(Stored data)
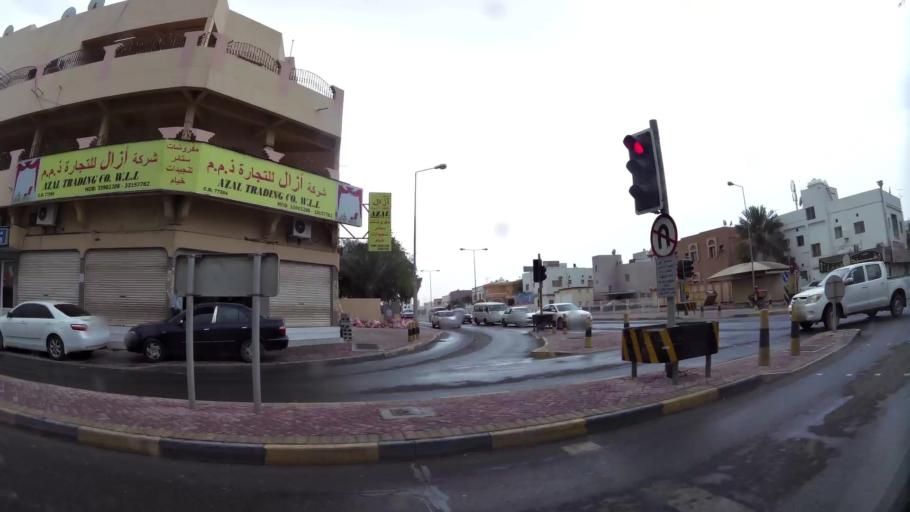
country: BH
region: Northern
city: Ar Rifa'
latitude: 26.1300
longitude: 50.5655
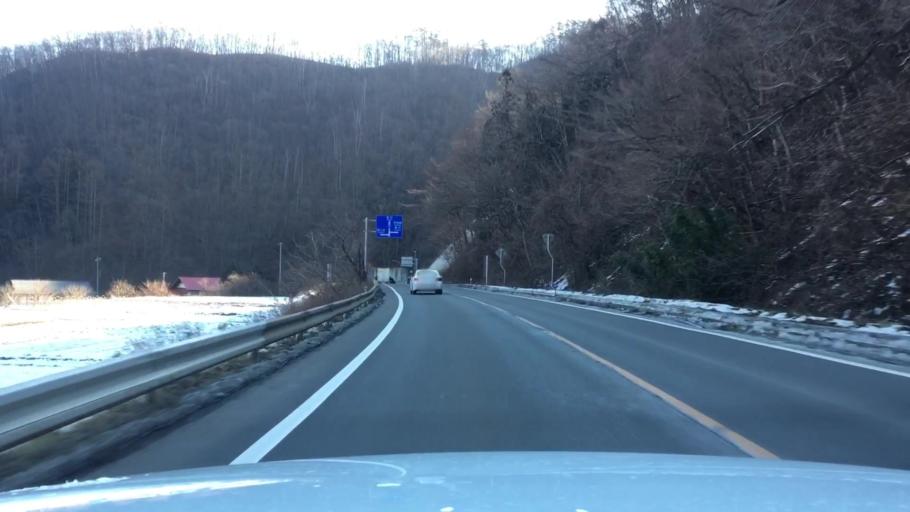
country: JP
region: Iwate
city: Tono
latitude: 39.6230
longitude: 141.6126
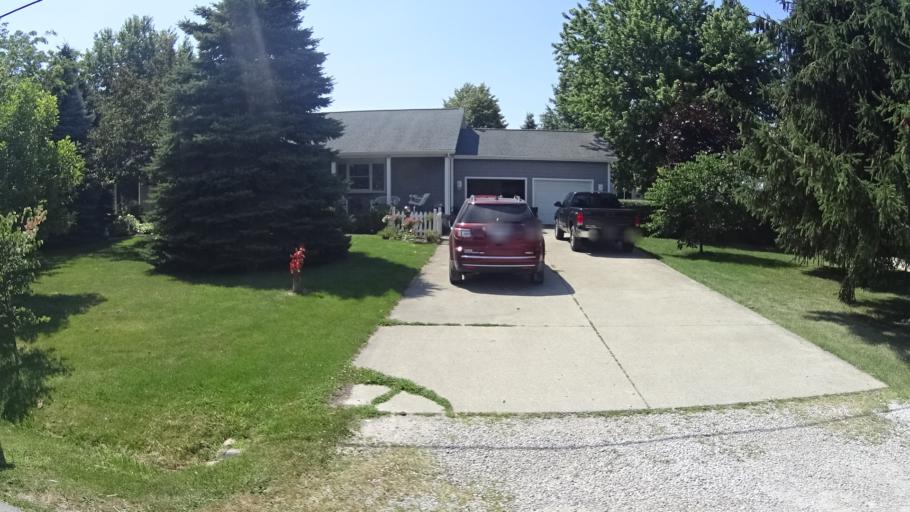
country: US
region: Ohio
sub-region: Erie County
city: Sandusky
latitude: 41.4317
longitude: -82.7797
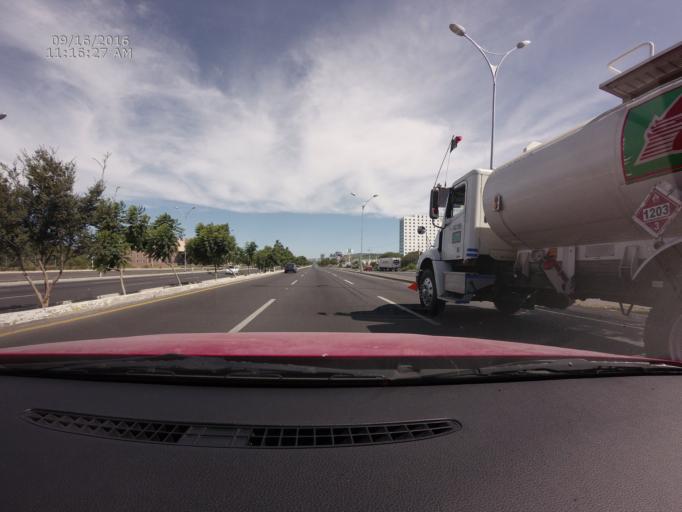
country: MX
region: Queretaro
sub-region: Queretaro
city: El Salitre
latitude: 20.6612
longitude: -100.4326
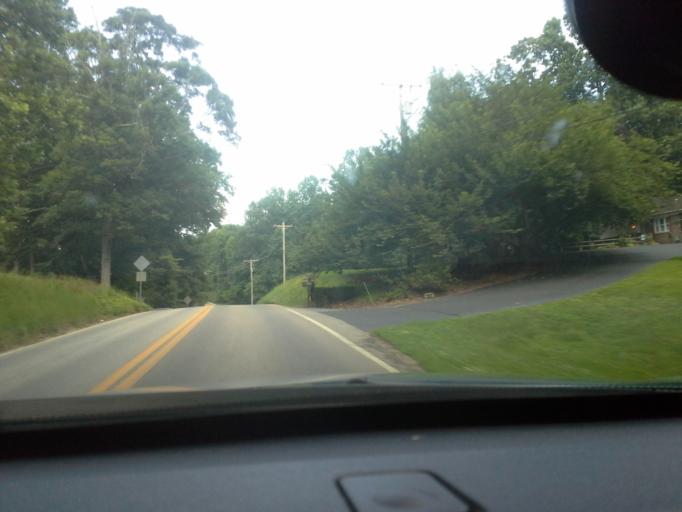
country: US
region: Maryland
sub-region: Calvert County
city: Prince Frederick
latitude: 38.5936
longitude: -76.5445
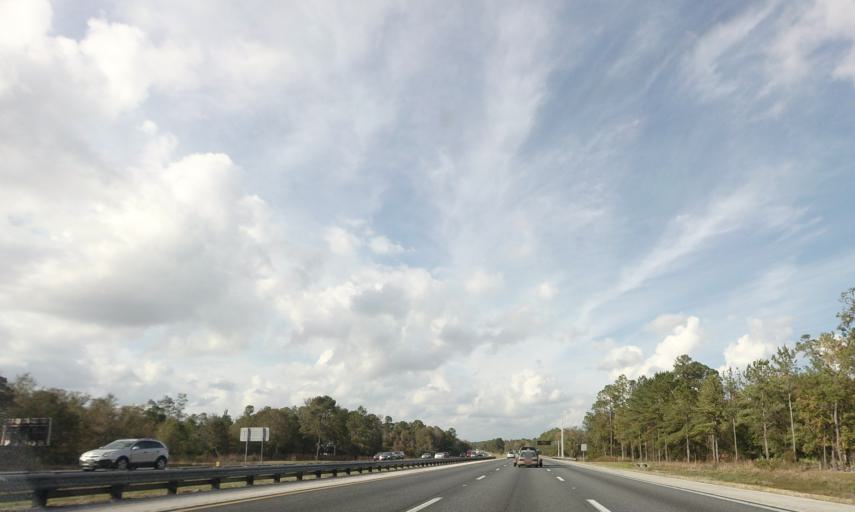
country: US
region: Florida
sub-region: Alachua County
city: Gainesville
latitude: 29.5047
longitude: -82.2987
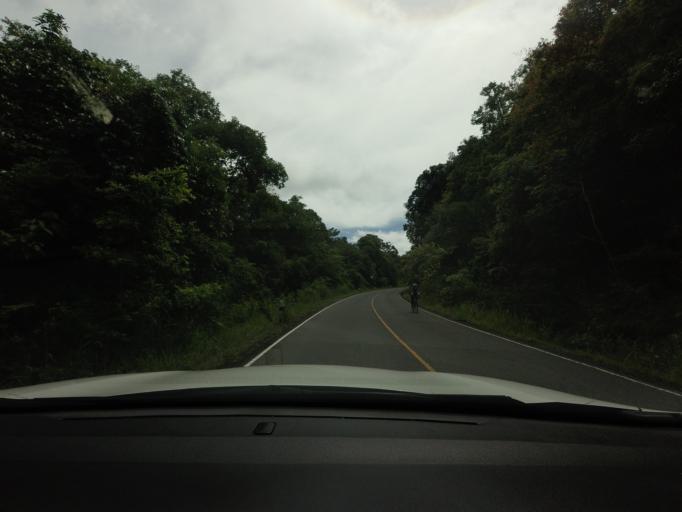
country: TH
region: Nakhon Nayok
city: Nakhon Nayok
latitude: 14.3880
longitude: 101.3527
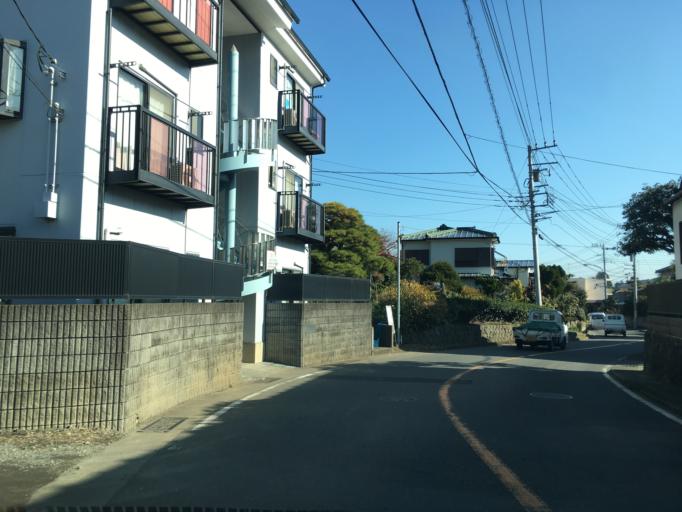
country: JP
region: Kanagawa
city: Odawara
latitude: 35.2605
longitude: 139.1419
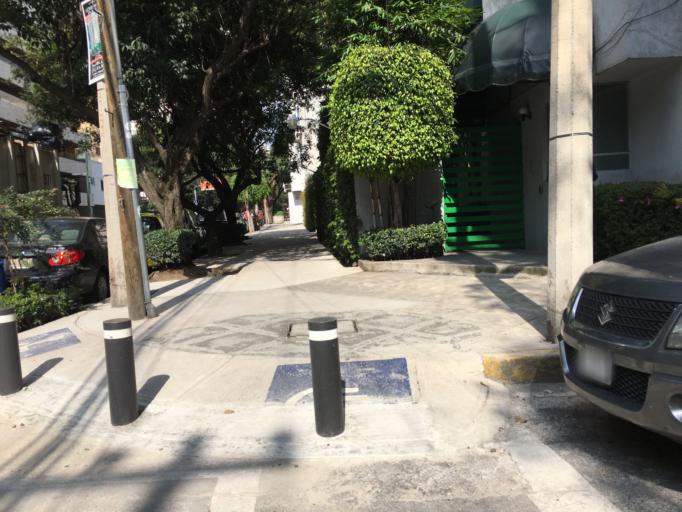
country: MX
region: Mexico City
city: Colonia del Valle
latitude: 19.3777
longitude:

**Task objective:**
Reproduce all of the rows above line for line, without any changes, and leave out the picture lines.

**Solution to the problem:**
country: BH
region: Northern
city: Ar Rifa'
latitude: 26.1300
longitude: 50.5655
country: JP
region: Iwate
city: Tono
latitude: 39.6230
longitude: 141.6126
country: US
region: Ohio
sub-region: Erie County
city: Sandusky
latitude: 41.4317
longitude: -82.7797
country: MX
region: Queretaro
sub-region: Queretaro
city: El Salitre
latitude: 20.6612
longitude: -100.4326
country: US
region: Maryland
sub-region: Calvert County
city: Prince Frederick
latitude: 38.5936
longitude: -76.5445
country: US
region: Florida
sub-region: Alachua County
city: Gainesville
latitude: 29.5047
longitude: -82.2987
country: TH
region: Nakhon Nayok
city: Nakhon Nayok
latitude: 14.3880
longitude: 101.3527
country: JP
region: Kanagawa
city: Odawara
latitude: 35.2605
longitude: 139.1419
country: MX
region: Mexico City
city: Colonia del Valle
latitude: 19.3777
longitude:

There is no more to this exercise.